Si me deseas, puedes entrar a mi jaula

Performance et installation, 2020

Ma performance-installation Si me deseas, puedes entrar a mi jaula a été présentée une première fois lors du festival Backdoor à Mexico en février 2020, lors d’une fête dans une ancienne prison pour femmes à Mexico. L’espace de mon installation était une cellule de prison à l’ancienne, avec des barreaux. Les spectateurs.trices pouvaient donc observer de l’extérieur de la cellule. L’entrée de ma cellule était située dans le couloir qui menait aux « darkrooms » de la fête (les salles où les gens peuvent se rencontrer pour avoir des relations sexuelles). À l’intérieur de ma cellule, en plus de l’installation multimédia dont je parlerai sous peu, j’avais à ma disposition un large banc avec mes propositions sur des papiers découpés écrites et de la testostérone en gel. Sur les barreaux de la porte de la cellule, il était écrit : «Me désires-tu? Je suis non-binaire. As-tu peur de ton désir? De nombreuses fois, j’ai senti qu’être non-binaire m’a rendu.e asexuel.le aux yeux des gens. Si tu me désires, tu peux entrer dans ma cellule.»

Sur le mur de ma cellule, cette vidéo avec ma voix en off était projetée en boucle.

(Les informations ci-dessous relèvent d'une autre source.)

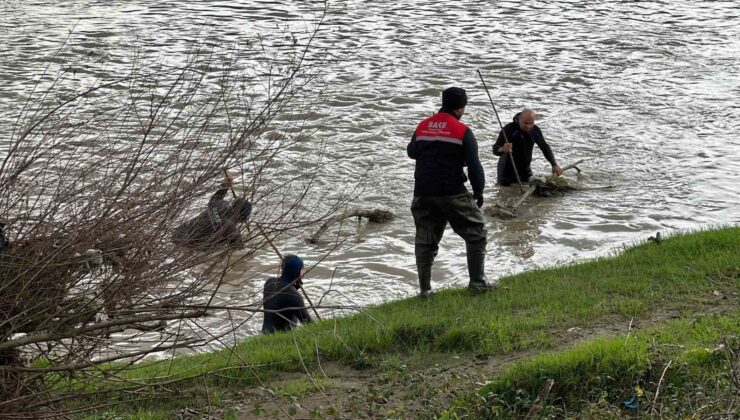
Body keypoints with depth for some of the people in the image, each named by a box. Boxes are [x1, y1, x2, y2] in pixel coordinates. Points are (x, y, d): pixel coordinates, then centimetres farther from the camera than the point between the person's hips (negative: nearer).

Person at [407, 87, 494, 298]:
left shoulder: (422, 127, 7)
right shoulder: (462, 131, -7)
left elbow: (411, 152, 24)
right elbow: (474, 165, -9)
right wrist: (479, 192, 2)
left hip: (423, 193, 4)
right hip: (453, 193, -4)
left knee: (425, 240, 12)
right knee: (476, 233, 11)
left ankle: (425, 288, 10)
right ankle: (477, 281, 8)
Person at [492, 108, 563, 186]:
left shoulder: (535, 130, -3)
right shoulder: (509, 129, -21)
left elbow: (545, 148, 11)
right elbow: (495, 150, -24)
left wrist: (554, 165, -1)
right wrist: (503, 149, -48)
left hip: (525, 171, 5)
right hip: (507, 173, -5)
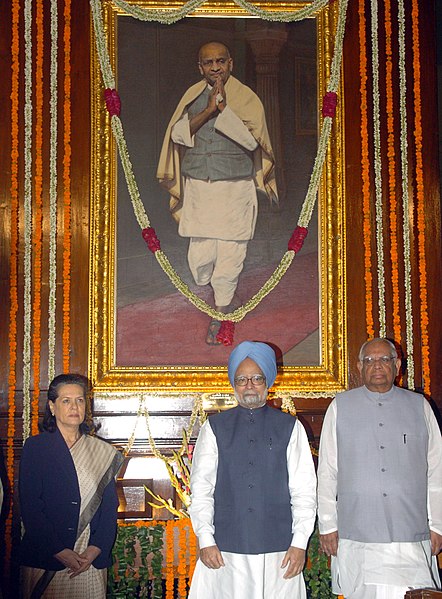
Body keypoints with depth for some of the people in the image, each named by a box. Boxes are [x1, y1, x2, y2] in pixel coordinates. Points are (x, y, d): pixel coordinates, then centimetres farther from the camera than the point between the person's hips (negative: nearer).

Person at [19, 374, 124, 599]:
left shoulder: (102, 452, 8)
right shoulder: (35, 447, 0)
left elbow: (110, 506, 6)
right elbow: (30, 506, -6)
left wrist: (95, 549, -8)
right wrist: (60, 552, -12)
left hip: (92, 560, 2)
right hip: (45, 560, -2)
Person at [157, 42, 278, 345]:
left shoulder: (247, 97, 1)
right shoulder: (193, 96, 9)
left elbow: (251, 139, -13)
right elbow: (177, 134, -4)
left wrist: (224, 108, -18)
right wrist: (207, 111, -15)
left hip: (235, 187, -2)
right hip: (198, 187, 2)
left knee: (230, 253, -1)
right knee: (200, 256, -2)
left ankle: (219, 314, 15)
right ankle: (224, 297, 25)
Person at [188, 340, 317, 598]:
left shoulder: (290, 427, 6)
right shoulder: (215, 427, 7)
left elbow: (304, 489, 3)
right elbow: (201, 487, 5)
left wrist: (300, 543, -3)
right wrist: (206, 540, -3)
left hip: (278, 552, 0)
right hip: (225, 551, 0)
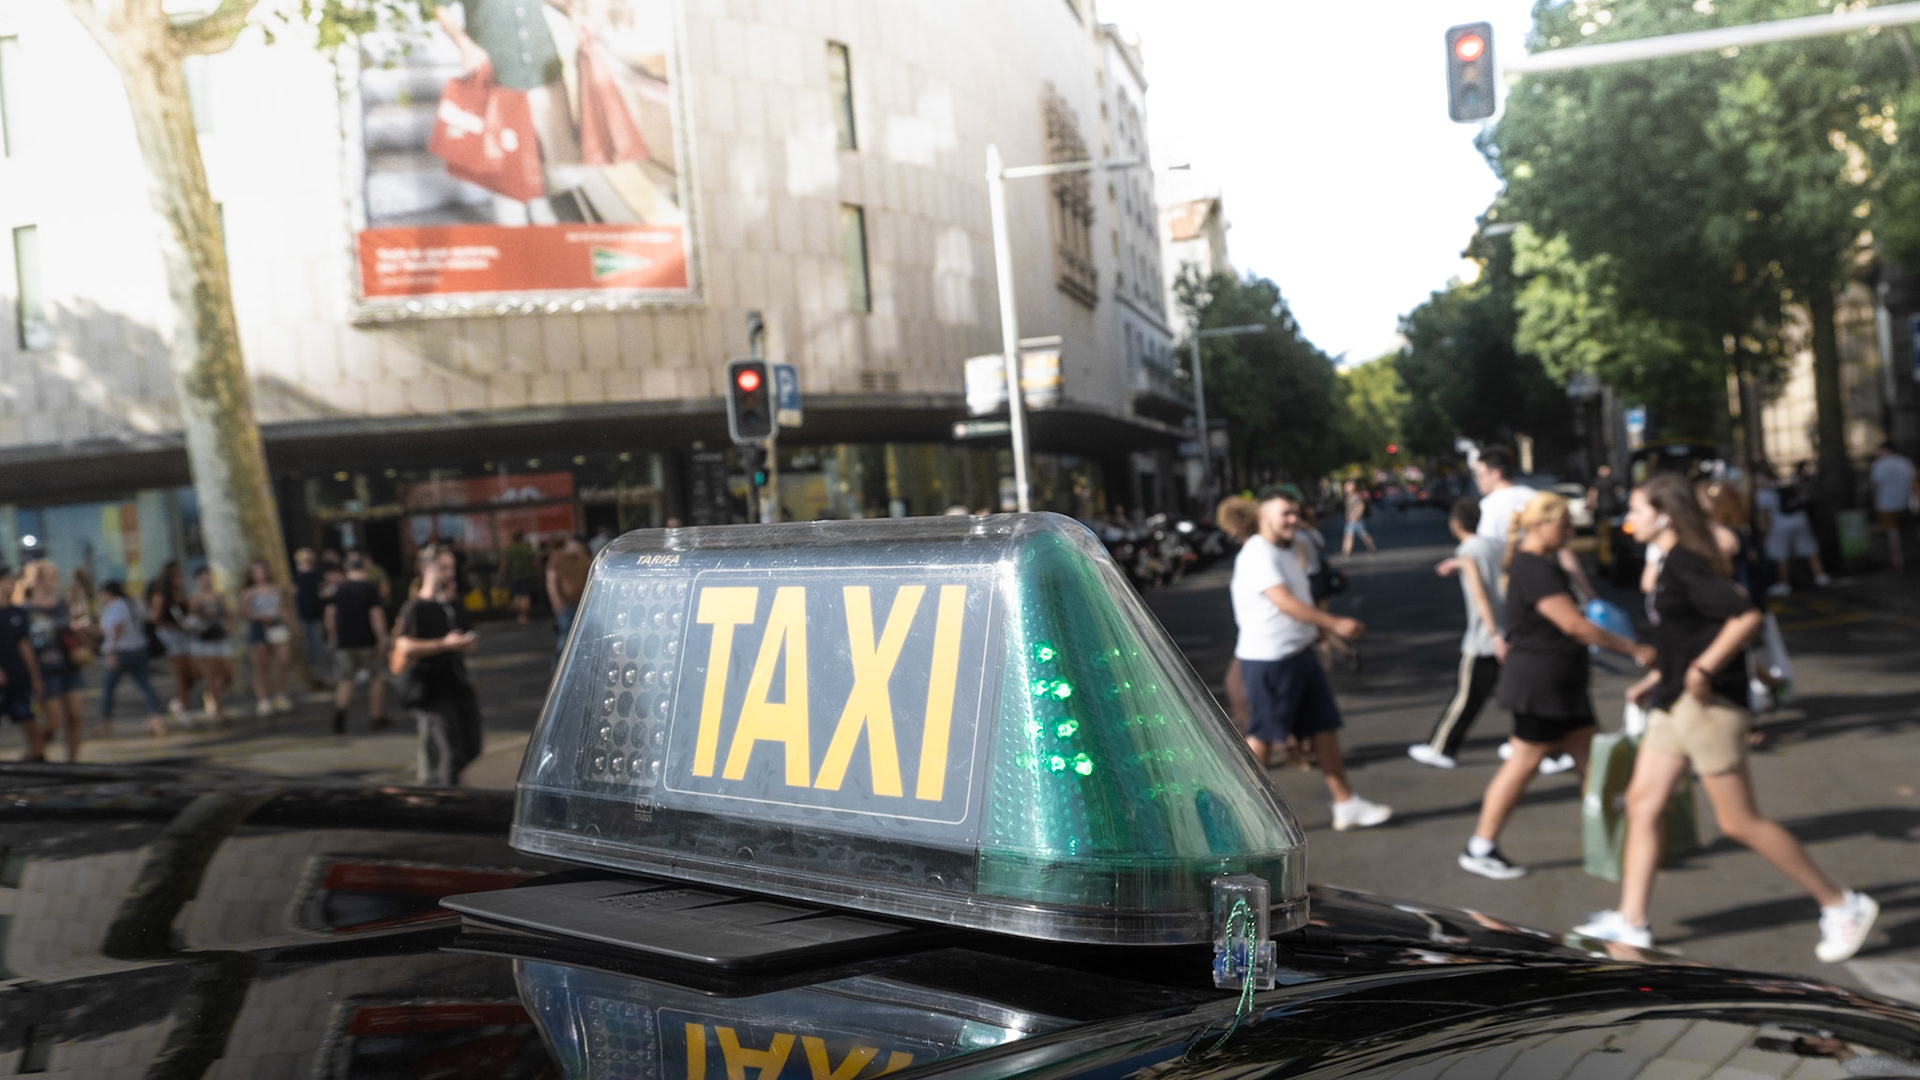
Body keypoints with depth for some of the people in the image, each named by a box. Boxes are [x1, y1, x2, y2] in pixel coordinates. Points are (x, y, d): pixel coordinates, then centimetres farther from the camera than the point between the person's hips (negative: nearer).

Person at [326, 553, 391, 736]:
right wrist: (382, 640, -10)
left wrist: (332, 638, 17)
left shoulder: (338, 588, 3)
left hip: (344, 642, 2)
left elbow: (330, 615, 5)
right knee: (376, 678, 13)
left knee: (345, 681, 5)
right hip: (367, 641, -2)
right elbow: (376, 615, -12)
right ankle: (377, 717, 17)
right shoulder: (371, 587, -7)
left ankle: (340, 709, -20)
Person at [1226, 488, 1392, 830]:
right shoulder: (1258, 555, -17)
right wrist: (1335, 624, -29)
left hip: (1300, 653, 9)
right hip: (1268, 660, -9)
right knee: (1264, 736, 0)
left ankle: (1346, 805, 19)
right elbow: (1285, 602, -26)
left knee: (1324, 727, 11)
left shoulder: (1286, 551, 14)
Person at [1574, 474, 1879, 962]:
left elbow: (1746, 616, -28)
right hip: (1674, 703, 10)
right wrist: (1656, 678, 17)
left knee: (1739, 822, -1)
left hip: (1707, 704, -10)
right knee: (1642, 803, 8)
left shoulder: (1686, 565, -19)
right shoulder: (1671, 562, 12)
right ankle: (1631, 922, 14)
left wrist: (1703, 670, -25)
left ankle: (1842, 906, 13)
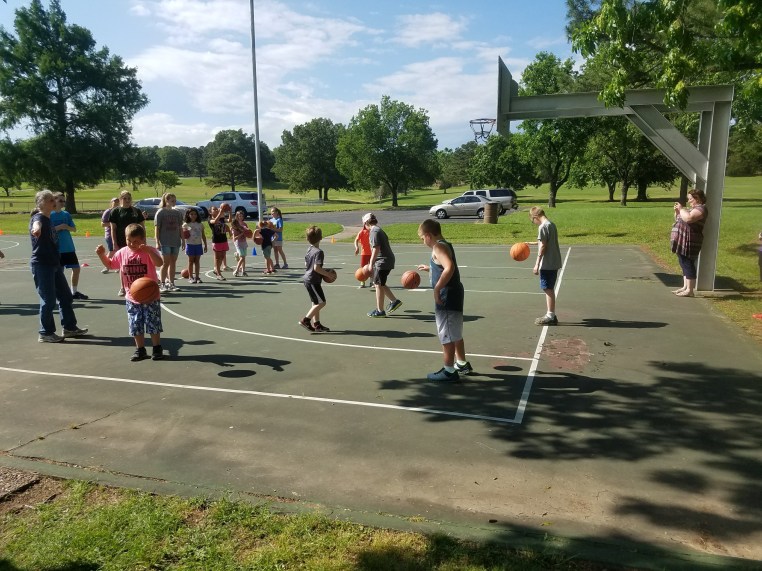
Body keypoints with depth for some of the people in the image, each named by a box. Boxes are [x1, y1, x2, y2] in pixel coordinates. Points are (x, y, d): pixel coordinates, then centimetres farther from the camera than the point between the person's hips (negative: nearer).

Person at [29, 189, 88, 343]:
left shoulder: (49, 220, 14)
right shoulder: (38, 218, -14)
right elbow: (37, 223, -40)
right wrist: (36, 228, -62)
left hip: (54, 264, 9)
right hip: (41, 265, -9)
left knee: (66, 297, 14)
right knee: (48, 300, -4)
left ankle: (69, 327, 25)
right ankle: (45, 334, 8)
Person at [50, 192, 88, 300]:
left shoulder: (66, 214, 9)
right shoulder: (49, 215, -4)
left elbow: (74, 229, 10)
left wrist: (67, 227, -9)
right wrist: (58, 228, -19)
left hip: (69, 247, 5)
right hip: (57, 249, -5)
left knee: (76, 268, 7)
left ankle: (75, 292, 21)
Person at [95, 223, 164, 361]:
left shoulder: (149, 252, -11)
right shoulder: (122, 253, 3)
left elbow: (159, 263, -29)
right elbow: (110, 264, 17)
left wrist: (148, 250, -38)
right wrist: (102, 255, 2)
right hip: (132, 298, 5)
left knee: (153, 324, 3)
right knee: (135, 326, 11)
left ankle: (157, 348, 18)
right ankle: (140, 349, 24)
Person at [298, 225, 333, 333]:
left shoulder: (309, 249, 9)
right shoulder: (319, 252, -19)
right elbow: (317, 268, -25)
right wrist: (327, 273, -13)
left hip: (307, 279, 10)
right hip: (313, 281, -10)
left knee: (316, 302, 14)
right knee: (321, 302, -5)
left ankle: (316, 324, 18)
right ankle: (306, 320, -7)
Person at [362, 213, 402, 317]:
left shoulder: (374, 231, -14)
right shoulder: (378, 230, 18)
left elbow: (376, 249, -22)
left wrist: (371, 264, -20)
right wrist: (372, 262, 29)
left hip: (383, 261, -10)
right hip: (386, 260, 10)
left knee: (378, 285, -2)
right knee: (380, 284, 18)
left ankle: (380, 311, 4)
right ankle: (394, 301, 22)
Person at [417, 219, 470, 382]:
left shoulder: (438, 247, -16)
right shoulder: (445, 245, 14)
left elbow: (449, 268, -33)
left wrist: (436, 289, -28)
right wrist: (429, 268, 34)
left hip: (447, 297, -10)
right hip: (453, 295, 10)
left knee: (446, 335, 0)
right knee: (455, 333, 22)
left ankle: (449, 371, 8)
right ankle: (462, 364, 34)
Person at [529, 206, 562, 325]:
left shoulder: (543, 227, -15)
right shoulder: (552, 225, 13)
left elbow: (543, 246, -18)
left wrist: (537, 264, -16)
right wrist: (532, 243, 34)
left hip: (547, 264, -9)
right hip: (554, 263, 9)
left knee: (548, 289, -3)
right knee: (550, 289, 15)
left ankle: (550, 317, 2)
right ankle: (551, 315, 22)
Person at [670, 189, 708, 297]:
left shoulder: (700, 208, -11)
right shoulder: (692, 208, 20)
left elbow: (688, 218, -29)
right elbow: (679, 219, 26)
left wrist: (681, 209, -14)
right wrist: (677, 211, 8)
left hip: (689, 242, -10)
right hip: (683, 241, 10)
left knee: (688, 264, -8)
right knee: (684, 264, 13)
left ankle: (690, 290, -6)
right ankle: (685, 287, 20)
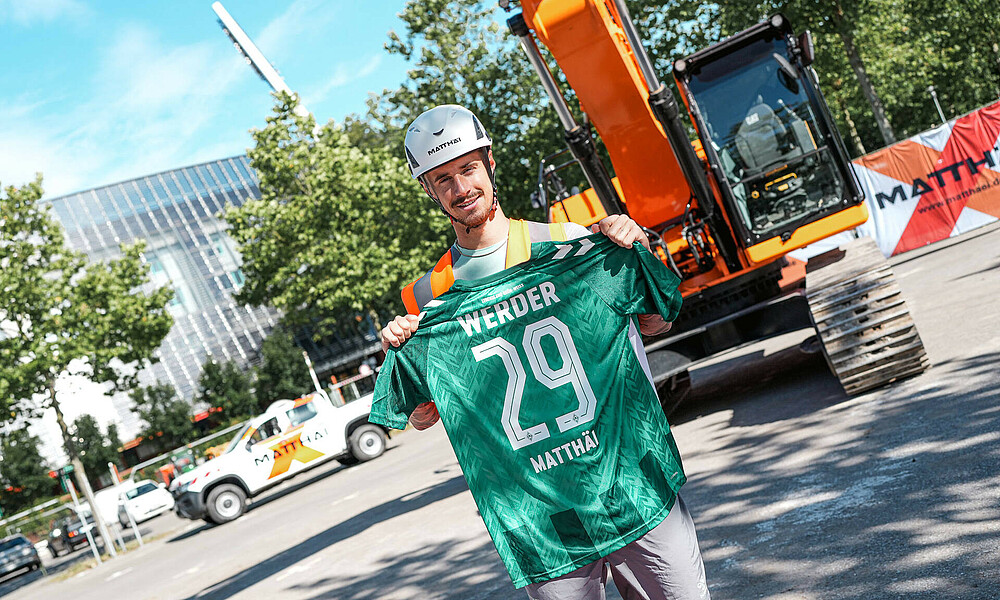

Vidéo filmé par Marimacha Satanico, édité par moi-même

À l’intérieur de ma cellule, j’explorais l’espace en bougeant, et en séduisant mes spectateurs.trices/voyeur.se.s en empruntant les codes de la masculinité et de la féminité en alternance. J’ai aussi appliqué deux sachets de 50mg de testostérone en gel sur mon ventre et mes épaules au courant de la nuit. Les personnes qui décidaient d’entrer dans mon espace – et donc qui, selon l’invitation à l’entrée, me désiraient – étaient invitées à venir s’asseoir avec moi sur le banc. Je leur expliquais alors que je m’étais appliqué de la testostérone en gel et que cette hormone est absorbée par la peau pour arriver au sang – ainsi, en me touchant, ils.elles couraient le risque d’absorber de la testostérone aussi. Cette information pouvait influencer leurs interactions subséquentes avec moi. Nous discutions alors de mon désir de confronter mes contradictions avec cette performance : d’un côté, j’ai senti à plusieurs reprises que mon genre non-binaire limitait mes interactions sexuelles et sentimentales; de l’autre, je me suis rendu.e compte que je créais moi-même ce sentiment en croyant à cette histoire et en repoussant des personnes attirées envers moi. La prise de testostérone et la position dans laquelle je mettais les personnes qui désiraient interagir avec moi exemplifiait cette tension entre attirer et repousser l’intimité. Après avoir discuté de la testostérone, de mon genre et de l’intimité avec les personnes qui entraient dans ma cellule, je choisissais une proposition sur un des papiers sur mon banc et leur offrais. Parmi les propositions lors de cette première présentation, j’ai offert « sens-moi sans me toucher », « mets une main dans mes cheveux et une main où tu veux », « fais-moi un lapdance », « danse avec moi », « tape-moi les fesses », et « fais-moi ce que tu veux ». Je choisissais le papier que la personne m’inspirait.

L’aspect interactif de ma performance, où il y a une interaction réelle et intime entre des corps, me semble profondément intéressant pour illustrer que nous pouvons vivre des connexions érotiques authentiques avec d’autres humains hors de la sphère privée de la chambre à coucher. L’espace de la performance était intéressant aussi parce qu’il créait un rapport de voyeur.se pour les spectateurs.trices qui restaient à l’extérieur de la cellule en regardant l’action intime se déroulant à l’intérieur. L’emplacement dans le couloir qui menait aux « darkrooms » ajoutait un questionnement aux passant.e.s : qu’est-ce que le sexe et l’intimité? De quelle manière nos désirs sont influencés et se manifestent-ils?